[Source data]
-- Opening Marker --

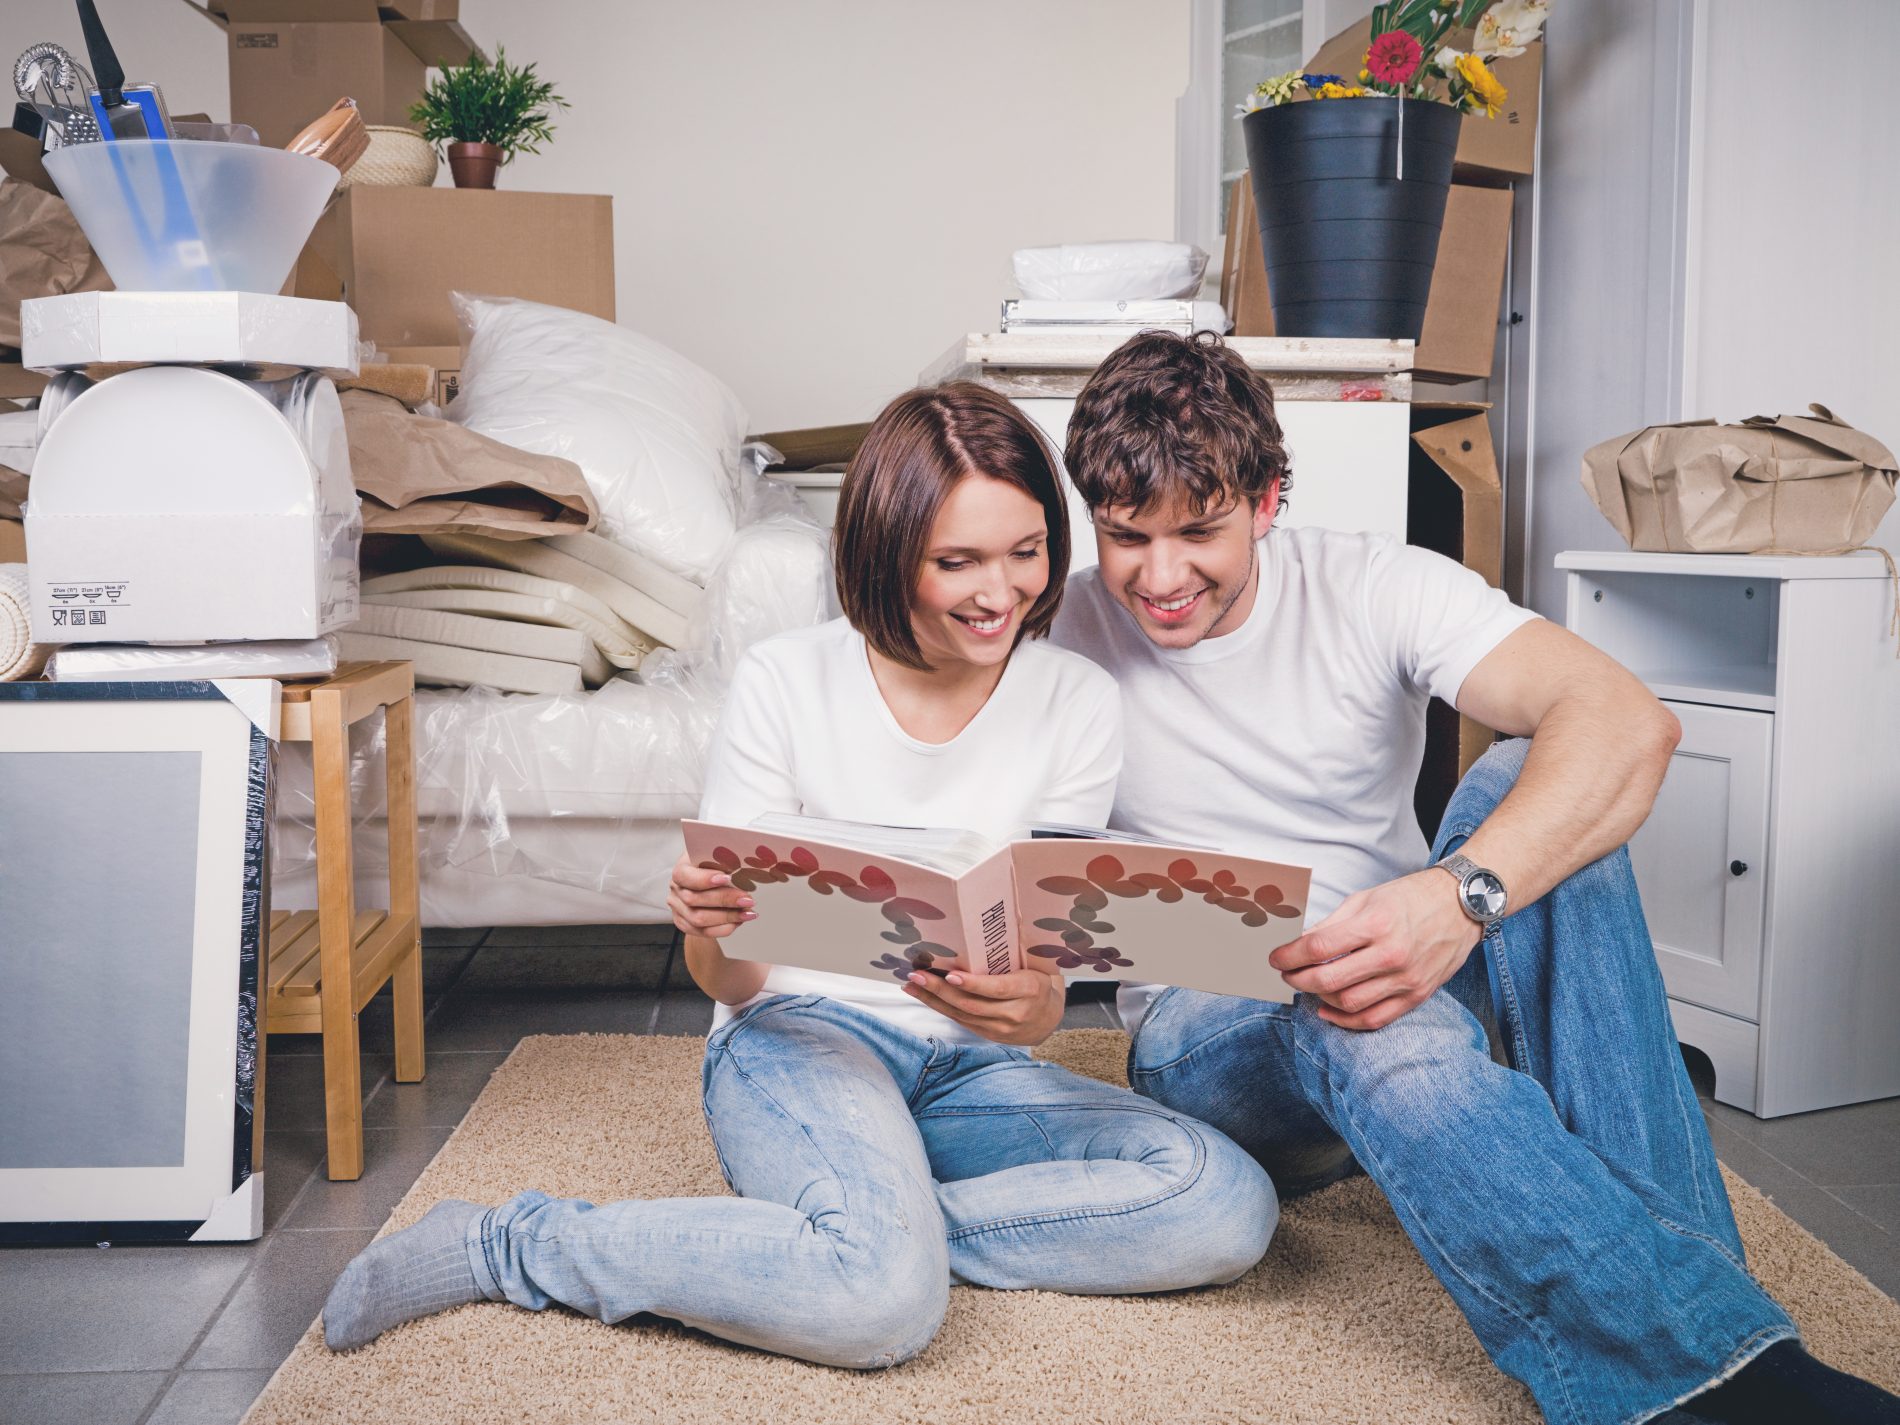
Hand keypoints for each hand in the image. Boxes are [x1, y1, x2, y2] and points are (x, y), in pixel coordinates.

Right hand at [666, 850, 755, 940]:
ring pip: (698, 919)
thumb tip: (748, 864)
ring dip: (727, 917)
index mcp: (682, 867)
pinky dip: (724, 928)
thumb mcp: (721, 856)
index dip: (704, 879)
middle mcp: (676, 888)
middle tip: (748, 899)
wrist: (711, 880)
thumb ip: (727, 858)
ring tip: (748, 912)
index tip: (727, 878)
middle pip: (693, 899)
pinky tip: (739, 921)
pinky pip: (703, 932)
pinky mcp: (684, 923)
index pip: (684, 875)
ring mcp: (678, 907)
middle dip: (724, 900)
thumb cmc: (718, 864)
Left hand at [901, 965, 1066, 1045]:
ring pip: (962, 1015)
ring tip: (912, 985)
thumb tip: (987, 928)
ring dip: (933, 1000)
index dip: (973, 984)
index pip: (998, 989)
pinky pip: (961, 1021)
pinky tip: (924, 996)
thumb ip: (1014, 954)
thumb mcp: (1035, 966)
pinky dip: (941, 1008)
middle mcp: (1015, 1013)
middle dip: (941, 990)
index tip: (950, 974)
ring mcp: (1001, 1029)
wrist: (1048, 1019)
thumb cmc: (1038, 982)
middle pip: (972, 1004)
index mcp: (1030, 990)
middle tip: (917, 975)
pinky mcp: (989, 1036)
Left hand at [1268, 870, 1481, 1031]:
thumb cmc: (1411, 897)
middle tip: (1286, 974)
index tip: (1276, 958)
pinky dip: (1346, 1020)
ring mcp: (1406, 979)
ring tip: (1308, 986)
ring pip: (1349, 1003)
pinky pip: (1375, 1019)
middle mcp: (1392, 954)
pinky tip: (1328, 1009)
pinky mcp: (1417, 995)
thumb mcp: (1366, 899)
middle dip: (1297, 980)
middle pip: (1329, 980)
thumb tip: (1298, 944)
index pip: (1318, 948)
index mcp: (1376, 924)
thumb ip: (1331, 924)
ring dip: (1319, 998)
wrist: (1462, 905)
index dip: (1289, 956)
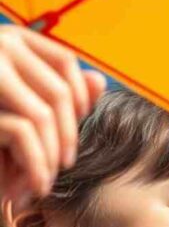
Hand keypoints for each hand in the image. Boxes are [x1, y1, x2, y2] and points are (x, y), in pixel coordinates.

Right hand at [0, 25, 105, 202]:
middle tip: (66, 164)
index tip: (81, 122)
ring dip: (52, 155)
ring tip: (46, 181)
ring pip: (41, 115)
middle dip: (69, 134)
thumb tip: (100, 80)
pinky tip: (35, 186)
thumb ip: (61, 96)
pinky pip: (22, 131)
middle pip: (57, 90)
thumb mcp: (30, 115)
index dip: (81, 96)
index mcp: (10, 41)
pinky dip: (37, 164)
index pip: (64, 61)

-- Closing Marker --

• **TASK TO CARRY OUT**:
Would you reproduce, exactly and with nothing added, every line from the beginning of the entries above through the line that contains "pinky mcp: (684, 923)", both included, leaving out the pictures?

• **PROBLEM SOLUTION**:
Hand keypoints for each hand in the image. Boxes are [x1, y1, x2, y2] and points are (x, y), in pixel coordinates.

Right hand at [666, 850, 755, 940]:
ring pip: (698, 919)
thumb tip: (748, 864)
ring dip: (727, 917)
index mcp: (682, 867)
pinky dip: (724, 928)
thumb mcp: (721, 856)
index dip: (704, 879)
middle mcp: (676, 888)
middle tip: (748, 899)
wrist: (711, 880)
thumb ip: (727, 858)
ring tip: (748, 912)
index tip: (727, 878)
middle pip: (693, 899)
pinky tip: (739, 921)
pinky pip: (703, 932)
pinky mcp: (684, 923)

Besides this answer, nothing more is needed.